Cisco Sr Cloud Technology Compliance Engineer in San Jose, California
In today's dynamic digital environment, security is everyone's job. At Cisco, the Security and Trust Organization is at the core of making infrastructure more secure. Your involvement in this strategic and results-oriented team will enable you to be part of one of Cisco's major objectives - to be the Number 1 Trusted Business partner to our customers.
The organization reports to Cisco's Chief Security and Trust Officer and owns the innovation, training, and implementation of security and trust features and processes across all of Cisco's products.
The Global Cloud Compliance (GCC) group within the STO is responsible to drive Compliance certifications across Cisco. This team is responsible for enabling and protecting Cloud sales for our Commercial customers, US Government and Federal agencies, as well as many international standards bodies.
This team works with Sales and Business Unit partners to insure the accurate security and trust features and functionality are included in new offer releases
As a Senior Cloud Technology Compliance Engineer within the GCC group your primary role requires an in depth understanding of various security certification frameworks like AICPA SOC, ISO27001, PCI, NIST, and others.
This senior level Compliance Engineer will be reporting into the GCC Manager/Sr. Manager and will help craft, govern, and evolve and a common control's strategy for Cisco.
What You’ll Do:
· Design, govern and maintain a set of Common Controls and associate implementation strategy
· Work in partnership with various BU’s to support the adoption and on-boarding of Common Controls
· Assist in designing and maintaining a central ISMS in the STO
· Develop and implement a risk assessment strategy to support security certifications
· Support the development of the security policies, and standards for the certifications
· Liaison with external auditor and other internal teams to support certification audits
· Develop the certification program plan with critical path, financial, resource, material requirements, impacts and mitigation plans
· Identify and drive process improvements
· Assist with & influence the assessment, planning and management of related compliance certification programs.
· Maintain knowledge of security compliance frameworks and processes.
· Support the Controls audits team as controls SME
Who You Are:
Skills needed to succeed:
· 2- 5 years of proven track record in related field
· Hand on experience with AWS and other cloud environments
· Knowledge of Compliance frameworks is a must (e.g. SOC2,FedRAMP, ISO, PCI, HIPAA)

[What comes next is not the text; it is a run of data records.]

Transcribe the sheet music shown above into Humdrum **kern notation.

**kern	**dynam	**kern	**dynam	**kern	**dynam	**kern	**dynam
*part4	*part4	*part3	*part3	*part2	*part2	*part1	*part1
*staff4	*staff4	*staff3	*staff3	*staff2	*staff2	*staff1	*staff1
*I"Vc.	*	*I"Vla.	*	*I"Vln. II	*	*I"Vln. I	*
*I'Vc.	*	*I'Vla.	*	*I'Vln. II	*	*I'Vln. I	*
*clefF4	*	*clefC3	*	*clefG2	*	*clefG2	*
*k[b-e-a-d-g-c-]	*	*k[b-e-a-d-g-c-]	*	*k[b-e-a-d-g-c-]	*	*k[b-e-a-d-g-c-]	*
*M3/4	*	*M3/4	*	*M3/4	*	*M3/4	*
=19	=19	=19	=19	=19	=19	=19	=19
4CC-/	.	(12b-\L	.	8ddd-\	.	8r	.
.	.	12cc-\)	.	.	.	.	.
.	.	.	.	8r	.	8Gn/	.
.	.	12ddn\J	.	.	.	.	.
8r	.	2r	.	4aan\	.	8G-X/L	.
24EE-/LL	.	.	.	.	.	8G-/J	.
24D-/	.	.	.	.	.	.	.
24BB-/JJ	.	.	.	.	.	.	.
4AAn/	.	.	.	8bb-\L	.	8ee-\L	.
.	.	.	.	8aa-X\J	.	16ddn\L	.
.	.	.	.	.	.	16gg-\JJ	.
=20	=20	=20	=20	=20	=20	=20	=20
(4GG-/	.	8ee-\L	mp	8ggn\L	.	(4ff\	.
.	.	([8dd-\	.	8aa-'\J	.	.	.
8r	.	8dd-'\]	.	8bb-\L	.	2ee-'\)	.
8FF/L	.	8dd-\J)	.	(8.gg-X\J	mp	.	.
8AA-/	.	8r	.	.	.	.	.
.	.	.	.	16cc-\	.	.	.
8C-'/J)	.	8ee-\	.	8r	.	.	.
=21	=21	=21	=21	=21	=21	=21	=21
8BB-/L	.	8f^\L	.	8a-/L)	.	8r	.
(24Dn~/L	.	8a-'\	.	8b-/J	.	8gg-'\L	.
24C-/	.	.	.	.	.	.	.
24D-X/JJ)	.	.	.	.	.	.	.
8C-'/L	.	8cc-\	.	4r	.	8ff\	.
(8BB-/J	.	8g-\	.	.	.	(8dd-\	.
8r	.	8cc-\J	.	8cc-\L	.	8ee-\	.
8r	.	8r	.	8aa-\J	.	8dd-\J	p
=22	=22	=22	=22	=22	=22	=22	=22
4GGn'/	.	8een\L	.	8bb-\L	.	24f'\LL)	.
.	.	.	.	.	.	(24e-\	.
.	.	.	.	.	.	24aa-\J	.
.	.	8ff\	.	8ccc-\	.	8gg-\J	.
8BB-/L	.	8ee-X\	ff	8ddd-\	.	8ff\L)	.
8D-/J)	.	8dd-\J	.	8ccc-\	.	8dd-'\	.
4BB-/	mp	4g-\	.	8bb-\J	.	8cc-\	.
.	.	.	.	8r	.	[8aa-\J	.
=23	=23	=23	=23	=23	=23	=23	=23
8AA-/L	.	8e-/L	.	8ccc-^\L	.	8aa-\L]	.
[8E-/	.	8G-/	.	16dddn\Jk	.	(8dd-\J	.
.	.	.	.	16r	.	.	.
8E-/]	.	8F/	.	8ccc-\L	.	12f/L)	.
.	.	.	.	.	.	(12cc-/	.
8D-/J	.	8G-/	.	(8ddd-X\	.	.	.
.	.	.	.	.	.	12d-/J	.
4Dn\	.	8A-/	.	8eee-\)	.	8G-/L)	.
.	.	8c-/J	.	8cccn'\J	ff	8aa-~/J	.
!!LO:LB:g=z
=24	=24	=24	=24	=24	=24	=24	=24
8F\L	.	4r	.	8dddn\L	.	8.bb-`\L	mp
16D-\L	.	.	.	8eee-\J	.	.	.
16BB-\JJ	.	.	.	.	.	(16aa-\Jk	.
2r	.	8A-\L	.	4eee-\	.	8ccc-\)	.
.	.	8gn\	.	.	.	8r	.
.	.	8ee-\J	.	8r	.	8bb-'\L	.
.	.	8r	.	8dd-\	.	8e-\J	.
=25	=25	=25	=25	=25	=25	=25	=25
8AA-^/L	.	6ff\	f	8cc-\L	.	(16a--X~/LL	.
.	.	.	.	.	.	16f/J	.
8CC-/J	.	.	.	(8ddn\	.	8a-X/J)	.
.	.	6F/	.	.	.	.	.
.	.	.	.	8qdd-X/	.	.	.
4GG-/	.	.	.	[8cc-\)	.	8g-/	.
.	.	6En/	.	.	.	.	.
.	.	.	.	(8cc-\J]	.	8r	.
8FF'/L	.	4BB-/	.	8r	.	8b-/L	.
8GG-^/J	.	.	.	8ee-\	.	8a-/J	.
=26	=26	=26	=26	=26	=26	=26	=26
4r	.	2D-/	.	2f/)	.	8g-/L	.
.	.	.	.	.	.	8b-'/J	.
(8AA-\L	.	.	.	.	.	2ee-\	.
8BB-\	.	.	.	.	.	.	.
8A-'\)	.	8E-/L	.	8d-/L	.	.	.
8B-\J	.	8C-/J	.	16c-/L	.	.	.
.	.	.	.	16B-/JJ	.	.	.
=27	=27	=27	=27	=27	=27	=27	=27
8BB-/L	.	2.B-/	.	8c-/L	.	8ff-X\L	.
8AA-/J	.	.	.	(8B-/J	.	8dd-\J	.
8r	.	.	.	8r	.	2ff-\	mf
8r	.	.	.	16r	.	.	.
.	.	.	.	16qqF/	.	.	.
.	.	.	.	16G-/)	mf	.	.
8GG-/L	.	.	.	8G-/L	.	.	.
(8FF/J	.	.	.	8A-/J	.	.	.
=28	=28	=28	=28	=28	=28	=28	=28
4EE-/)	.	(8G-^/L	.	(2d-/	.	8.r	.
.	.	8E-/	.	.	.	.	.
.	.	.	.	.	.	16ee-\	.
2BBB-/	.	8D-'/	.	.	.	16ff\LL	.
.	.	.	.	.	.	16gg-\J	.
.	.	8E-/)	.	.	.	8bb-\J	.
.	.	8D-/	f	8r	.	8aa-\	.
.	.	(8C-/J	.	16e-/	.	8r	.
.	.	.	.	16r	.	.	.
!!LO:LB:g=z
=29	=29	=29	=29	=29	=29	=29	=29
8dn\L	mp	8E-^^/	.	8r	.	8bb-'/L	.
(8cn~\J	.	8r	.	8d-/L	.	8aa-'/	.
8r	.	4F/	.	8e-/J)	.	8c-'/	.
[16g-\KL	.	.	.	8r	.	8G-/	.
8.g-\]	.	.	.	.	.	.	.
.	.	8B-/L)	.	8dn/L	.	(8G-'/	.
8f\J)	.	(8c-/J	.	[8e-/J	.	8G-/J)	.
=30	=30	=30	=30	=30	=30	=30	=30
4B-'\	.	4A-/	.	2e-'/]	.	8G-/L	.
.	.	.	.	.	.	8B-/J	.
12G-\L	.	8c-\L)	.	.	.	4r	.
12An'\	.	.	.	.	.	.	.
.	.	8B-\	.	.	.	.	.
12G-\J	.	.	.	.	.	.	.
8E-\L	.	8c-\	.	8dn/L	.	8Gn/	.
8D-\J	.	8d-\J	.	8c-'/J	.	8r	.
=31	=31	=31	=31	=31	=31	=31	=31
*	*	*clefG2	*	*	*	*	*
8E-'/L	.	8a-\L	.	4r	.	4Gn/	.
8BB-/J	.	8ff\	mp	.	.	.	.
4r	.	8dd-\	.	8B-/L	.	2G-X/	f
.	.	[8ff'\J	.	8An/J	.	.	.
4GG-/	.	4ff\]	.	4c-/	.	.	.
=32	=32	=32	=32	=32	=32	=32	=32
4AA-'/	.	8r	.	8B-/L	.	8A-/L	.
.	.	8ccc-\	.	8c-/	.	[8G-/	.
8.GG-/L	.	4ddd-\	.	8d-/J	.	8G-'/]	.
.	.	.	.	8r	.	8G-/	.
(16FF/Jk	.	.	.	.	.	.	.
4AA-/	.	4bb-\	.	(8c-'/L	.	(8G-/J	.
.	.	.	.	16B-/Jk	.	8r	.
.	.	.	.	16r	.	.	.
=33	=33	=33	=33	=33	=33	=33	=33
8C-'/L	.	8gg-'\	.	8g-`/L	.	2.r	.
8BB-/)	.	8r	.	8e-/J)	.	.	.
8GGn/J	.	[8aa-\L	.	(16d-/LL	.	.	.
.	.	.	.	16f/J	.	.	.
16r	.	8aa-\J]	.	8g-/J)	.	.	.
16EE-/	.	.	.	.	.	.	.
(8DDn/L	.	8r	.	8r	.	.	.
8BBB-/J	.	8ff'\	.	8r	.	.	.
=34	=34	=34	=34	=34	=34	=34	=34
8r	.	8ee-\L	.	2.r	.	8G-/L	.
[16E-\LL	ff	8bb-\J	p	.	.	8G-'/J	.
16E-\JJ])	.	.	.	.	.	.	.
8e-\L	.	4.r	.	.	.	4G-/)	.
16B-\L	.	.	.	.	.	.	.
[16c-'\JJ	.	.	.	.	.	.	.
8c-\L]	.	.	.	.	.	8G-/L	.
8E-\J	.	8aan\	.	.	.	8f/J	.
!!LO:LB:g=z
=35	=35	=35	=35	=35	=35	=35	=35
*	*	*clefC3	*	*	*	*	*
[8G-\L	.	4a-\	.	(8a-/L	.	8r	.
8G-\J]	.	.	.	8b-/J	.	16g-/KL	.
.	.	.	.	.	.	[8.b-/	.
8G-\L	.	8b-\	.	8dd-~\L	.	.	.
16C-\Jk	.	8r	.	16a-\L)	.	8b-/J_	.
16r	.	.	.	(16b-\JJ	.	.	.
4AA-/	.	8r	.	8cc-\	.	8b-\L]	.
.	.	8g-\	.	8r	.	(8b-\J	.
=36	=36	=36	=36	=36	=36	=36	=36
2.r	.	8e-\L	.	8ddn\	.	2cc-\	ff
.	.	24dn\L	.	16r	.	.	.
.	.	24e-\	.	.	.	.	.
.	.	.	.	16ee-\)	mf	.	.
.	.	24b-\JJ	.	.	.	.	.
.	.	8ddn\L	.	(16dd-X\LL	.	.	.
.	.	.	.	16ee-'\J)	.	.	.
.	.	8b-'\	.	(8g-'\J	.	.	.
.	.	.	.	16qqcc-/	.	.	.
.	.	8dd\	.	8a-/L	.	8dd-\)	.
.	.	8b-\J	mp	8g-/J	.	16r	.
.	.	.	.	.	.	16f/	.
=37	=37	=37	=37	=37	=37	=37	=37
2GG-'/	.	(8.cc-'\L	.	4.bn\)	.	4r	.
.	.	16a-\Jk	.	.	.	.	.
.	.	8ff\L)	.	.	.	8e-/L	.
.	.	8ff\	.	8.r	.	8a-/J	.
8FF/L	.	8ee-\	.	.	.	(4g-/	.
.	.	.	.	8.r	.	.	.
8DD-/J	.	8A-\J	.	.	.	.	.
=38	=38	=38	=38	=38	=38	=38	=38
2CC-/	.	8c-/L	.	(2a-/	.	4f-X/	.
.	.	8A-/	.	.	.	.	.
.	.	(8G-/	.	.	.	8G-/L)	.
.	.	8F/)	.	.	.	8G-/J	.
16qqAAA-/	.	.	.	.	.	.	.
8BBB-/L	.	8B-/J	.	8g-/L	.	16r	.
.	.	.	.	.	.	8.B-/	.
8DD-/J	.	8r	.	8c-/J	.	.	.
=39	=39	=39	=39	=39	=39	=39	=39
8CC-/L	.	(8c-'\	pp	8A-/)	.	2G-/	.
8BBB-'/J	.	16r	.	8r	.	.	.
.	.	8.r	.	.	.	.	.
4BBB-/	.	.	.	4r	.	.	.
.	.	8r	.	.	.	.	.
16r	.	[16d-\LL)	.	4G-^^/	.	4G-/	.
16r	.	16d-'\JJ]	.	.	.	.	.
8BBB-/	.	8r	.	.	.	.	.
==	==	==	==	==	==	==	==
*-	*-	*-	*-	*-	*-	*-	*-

· Knowledge of Core IT processes / services such as SDLC, Identity/User Access management, Vulnerability Management, Backup and DR processes will be useful
· Bachelors / Master’s Degree with a focus in Information Technology / Computer Science or related field
· Excellent communications skill at all levels of the organization
· Ability to prioritize in a fast-changing environment
· Ability to balance multiple programs
· Ability to partner with and lead others not reporting directly to you
· Excellent analytical skills
· It’s critical that the person is a good team-player
· Relevant certifications like CISA, CISSP, CCSK, others, will be a plus.
#WeAreCisco, where each person is unique, but we bring our talents to work as a team and make a difference powering an inclusive future for all.
We embrace digital, and help our customers implement change in their digital businesses. Some may think we’re "old" (36 years strong) and only about hardware, but we’re also a software company. And a security company. We even invented an intuitive network that adapts, predicts, learns and protects. No other company can do what we do - you can’t put us in a box!
But "Digital Transformation" is an empty buzz phrase without a culture that allows for innovation, creativity, and yes, even failure (if you learn from it.)
Day to day, we focus on the give and take. We give our best, give our egos a break, and give of ourselves (because giving back is built into our DNA.) We take accountability, bold steps, and take difference to heart. Because without diversity of thought and a dedication to equality for all, there is no moving forward.
So, you have colorful hair? Don’t care. Tattoos? Show off your ink. Like polka dots? That’s cool. Pop culture geek? Many of us are. Passion for technology and world changing? Be you, with us!
Cisco is an Affirmative Action and Equal Opportunity Employer and all qualified applicants will receive consideration for employment without regard to race, color, religion, gender, sexual orientation, national origin, genetic information, age, disability, veteran status, or any other legally protected basis.
Cisco will consider for employment, on a case by case basis, qualified applicants with arrest and conviction records.